Apache HTTPD-based Webservers - Extended Discovery Pattern
Overview
ApacheExtendedDiscovery pattern creates SoftwareComponent Nodes for websites, configured in the configuration file. Therefore, the pattern triggers off any type of Apache Webserver with the config_file attribute set.
Configuration options
There are several configuration options available for this Extended Discovery:
- read_includes := true; - supports parsing of configuration files loaded by the main configuration file.
- include_depth := 2; - Maximum number of recursively included configuration files to read (up to 5).

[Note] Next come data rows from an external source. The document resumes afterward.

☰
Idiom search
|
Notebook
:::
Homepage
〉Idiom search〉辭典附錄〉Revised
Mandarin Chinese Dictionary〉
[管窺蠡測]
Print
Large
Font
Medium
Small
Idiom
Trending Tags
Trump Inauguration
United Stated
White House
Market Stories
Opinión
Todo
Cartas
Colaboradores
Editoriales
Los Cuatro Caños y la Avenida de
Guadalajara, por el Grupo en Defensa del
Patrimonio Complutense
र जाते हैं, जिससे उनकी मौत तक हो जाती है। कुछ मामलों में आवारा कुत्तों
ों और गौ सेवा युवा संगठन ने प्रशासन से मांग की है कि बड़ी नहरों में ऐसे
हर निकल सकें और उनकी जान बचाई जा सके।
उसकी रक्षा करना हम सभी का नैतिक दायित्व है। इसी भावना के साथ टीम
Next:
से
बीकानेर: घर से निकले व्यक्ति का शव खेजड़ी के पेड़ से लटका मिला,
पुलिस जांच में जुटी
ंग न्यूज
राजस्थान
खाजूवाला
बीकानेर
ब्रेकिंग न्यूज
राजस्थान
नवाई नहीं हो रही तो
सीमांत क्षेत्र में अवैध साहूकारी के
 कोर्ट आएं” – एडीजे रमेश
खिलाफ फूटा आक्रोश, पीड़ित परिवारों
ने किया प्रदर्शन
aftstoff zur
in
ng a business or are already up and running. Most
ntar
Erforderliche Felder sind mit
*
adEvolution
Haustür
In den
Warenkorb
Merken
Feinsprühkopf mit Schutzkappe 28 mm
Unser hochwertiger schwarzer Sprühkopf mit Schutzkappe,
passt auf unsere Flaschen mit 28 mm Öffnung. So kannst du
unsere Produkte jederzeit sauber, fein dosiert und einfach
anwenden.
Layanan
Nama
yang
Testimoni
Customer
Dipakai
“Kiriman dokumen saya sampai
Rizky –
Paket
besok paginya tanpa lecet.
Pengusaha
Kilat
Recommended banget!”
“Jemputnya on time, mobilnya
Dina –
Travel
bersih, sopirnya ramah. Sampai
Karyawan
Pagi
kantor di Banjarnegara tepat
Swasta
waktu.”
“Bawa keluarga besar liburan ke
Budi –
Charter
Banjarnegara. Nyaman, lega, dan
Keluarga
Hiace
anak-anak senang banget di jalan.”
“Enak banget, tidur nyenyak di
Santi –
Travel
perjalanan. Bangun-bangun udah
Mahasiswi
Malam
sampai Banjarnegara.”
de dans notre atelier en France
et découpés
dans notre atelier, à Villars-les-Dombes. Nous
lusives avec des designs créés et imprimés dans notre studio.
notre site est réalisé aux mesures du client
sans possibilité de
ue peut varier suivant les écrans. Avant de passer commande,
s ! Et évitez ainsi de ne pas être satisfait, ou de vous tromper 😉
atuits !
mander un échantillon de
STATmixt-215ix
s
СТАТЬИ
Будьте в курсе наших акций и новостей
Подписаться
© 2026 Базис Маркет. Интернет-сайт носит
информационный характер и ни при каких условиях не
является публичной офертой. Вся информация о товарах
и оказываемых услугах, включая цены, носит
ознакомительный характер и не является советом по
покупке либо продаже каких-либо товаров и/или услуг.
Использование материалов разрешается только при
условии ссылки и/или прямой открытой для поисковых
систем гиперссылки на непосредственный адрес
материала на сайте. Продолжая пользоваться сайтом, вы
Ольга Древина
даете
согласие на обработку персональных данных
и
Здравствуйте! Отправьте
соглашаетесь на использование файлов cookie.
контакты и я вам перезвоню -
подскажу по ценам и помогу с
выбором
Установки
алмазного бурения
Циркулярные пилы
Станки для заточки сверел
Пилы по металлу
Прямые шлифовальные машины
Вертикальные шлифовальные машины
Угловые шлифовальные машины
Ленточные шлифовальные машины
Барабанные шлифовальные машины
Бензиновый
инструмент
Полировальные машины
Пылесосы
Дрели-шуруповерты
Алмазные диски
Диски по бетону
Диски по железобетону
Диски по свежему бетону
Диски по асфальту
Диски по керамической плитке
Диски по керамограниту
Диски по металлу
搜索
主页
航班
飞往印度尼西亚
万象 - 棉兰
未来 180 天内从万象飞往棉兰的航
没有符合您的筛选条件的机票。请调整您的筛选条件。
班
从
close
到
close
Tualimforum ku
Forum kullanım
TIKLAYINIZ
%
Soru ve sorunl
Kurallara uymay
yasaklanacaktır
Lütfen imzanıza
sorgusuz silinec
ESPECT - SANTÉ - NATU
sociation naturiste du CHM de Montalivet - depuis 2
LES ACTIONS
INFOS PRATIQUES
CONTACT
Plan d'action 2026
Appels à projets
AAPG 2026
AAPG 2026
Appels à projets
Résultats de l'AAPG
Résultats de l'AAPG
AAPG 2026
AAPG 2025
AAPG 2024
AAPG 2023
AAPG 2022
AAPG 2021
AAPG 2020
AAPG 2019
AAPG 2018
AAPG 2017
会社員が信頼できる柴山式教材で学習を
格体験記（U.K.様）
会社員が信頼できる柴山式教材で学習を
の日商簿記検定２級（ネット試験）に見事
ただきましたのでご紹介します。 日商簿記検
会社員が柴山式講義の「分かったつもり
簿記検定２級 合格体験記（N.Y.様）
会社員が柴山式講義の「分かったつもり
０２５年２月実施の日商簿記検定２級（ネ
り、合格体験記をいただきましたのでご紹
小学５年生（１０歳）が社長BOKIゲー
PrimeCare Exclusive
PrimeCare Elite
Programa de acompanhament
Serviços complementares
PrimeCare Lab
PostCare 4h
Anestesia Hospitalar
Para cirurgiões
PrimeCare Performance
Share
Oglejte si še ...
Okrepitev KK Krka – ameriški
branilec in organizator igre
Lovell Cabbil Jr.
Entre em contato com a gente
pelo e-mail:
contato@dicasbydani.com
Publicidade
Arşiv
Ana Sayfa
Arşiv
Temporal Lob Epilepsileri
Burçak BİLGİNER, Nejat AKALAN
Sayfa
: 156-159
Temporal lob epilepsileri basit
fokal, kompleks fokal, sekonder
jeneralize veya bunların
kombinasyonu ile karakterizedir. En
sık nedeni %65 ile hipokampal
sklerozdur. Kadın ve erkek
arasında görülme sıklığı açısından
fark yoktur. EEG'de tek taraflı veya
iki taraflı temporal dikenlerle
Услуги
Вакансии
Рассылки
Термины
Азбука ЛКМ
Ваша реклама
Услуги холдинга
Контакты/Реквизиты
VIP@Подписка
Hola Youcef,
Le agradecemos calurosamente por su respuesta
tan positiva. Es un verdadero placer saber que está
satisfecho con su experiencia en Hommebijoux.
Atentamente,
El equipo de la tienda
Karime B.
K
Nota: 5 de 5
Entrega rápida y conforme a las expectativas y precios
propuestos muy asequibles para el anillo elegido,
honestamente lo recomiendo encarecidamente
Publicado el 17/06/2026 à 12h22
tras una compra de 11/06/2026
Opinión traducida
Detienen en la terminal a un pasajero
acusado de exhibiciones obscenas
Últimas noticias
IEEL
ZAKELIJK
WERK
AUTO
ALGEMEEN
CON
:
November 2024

Extracting website details
The pattern extracts the httpd.conf file. Then, it extracts Default Website, Default SSL Virtualhost, and all websites' VirtualHost zones. The pattern also extracts the following attributes from each by using appropriate regular expressions:
Website attribute | Regex | Parsed node |
|---|---|---|
website name | regex '(?m)^\s*ServerName\s+(\S+)' | website's VirtualHost zone |
website aliases | regex '(?m)^\s*ServerAlias\s+([a-zA-Z0-9\-\. ]+)' | website's VirtualHost zone |
website listening TCP sockets | regex '(?m)^\s*<VirtualHost\s+([^>]+?)\s*>' | website's VirtualHost zone |
website listening IPs(IPv4) | regex '^(\d+(?:\.\d+){3})' | website's listening TCP socket |
website listening IPs(IPv6) | regex '^\[([^]]+)' | website's listening TCP socket |
website listening ports | regex ':(\d+)$' | website's listening TCP socket |
website name | substring 'VirtualHost _default_: | website name for Default SSL VirtualHost |
As there might be several VirtualHost zones for the same website, the pattern parses all related zones and only afterward models the Software Component of the following view:
The Software Instance has the following model in this case:
Included configuration files
If the read_includes option from the Configuration section is enabled, the pattern discovers all .config files included in the main Apache configuration file. Apache configuration enables several levels of subsequent includes. Therefore, the include_depth option enables setting the maximum number of recursively included configuration files to read (up to 5).
To extract includes, the pattern uses the following regexes:
- (?:\n|^)\s*[Ii]nclude(?:[Oo]ptional)? ["\']([^*]+?[/\\][^\\/ '"]+)["\']
- (?:\n|^)\s*[Ii]nclude(?:[Oo]ptional)? ([^* ]+[/\\][^\\/ '"]+)(?:\s|\r|\n)
The pattern doesn't support includes with wildcard directories in the path, but supports configuration file name wildcards. 'Include Optional' is also supported.